BRIEF A:
Using the piece about watching The Queen, answer the following:
(i) What reason does the writer give for sitting down to watch the film?
(ii) Where did the writer first see it?
(iii) From where did the Royal Family return to London?
BRIEF B: Write out the piece about watching The Queen word for word, between "Yesterday afternoon –" and "the first time.", inclusive.

Yesterday afternoon – because there was nothing else on television – I sat down with my 90 year-old father to watch the drama-documentary film The Queen [2006 – starring Helen Mirren, script by Peter Morgan, directed by Stephen Frears] on ITV1, with Martin Sheen in the main supporting role as prime minister Tony Blair, about the extraordinary behind-the-scenes Establishment machinations following Princess Diana’s death up to her funeral.

I first saw this in the cinema but watching it again was a fascinating experience, both because of the events it depicted and the reactions of my father who was seeing it for the first time.

The first thing that struck me was the experience of being reminded of those strange times, especially the public’s outpouring of collective grief which eventually forced the Royal Family – specifically the Queen – to return to London from Balmoral in order to demonstrate their acknowledgement of the importance of Diana’s demise and her extraordinary ‘connection’ with the public.

The whole episode seems a word and a half away, for a start. Looking back now it plays almost like a fictional historical story about a collective national ‘loss of grip upon reality’.

DATA EXCERPT:
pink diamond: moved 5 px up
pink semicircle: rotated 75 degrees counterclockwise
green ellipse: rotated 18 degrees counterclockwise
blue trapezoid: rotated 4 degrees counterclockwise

EXERCISE RESULT A:
(i) There was nothing else on television.
(ii) In the cinema.
(iii) Balmoral.

EXERCISE RESULT B:
Yesterday afternoon – because there was nothing else on television – I sat down with my 90 year-old father to watch the drama-documentary film The Queen [2006 – starring Helen Mirren, script by Peter Morgan, directed by Stephen Frears] on ITV1, with Martin Sheen in the main supporting role as prime minister Tony Blair, about the extraordinary behind-the-scenes Establishment machinations following Princess Diana’s death up to her funeral.

I first saw this in the cinema but watching it again was a fascinating experience, both because of the events it depicted and the reactions of my father who was seeing it for the first time.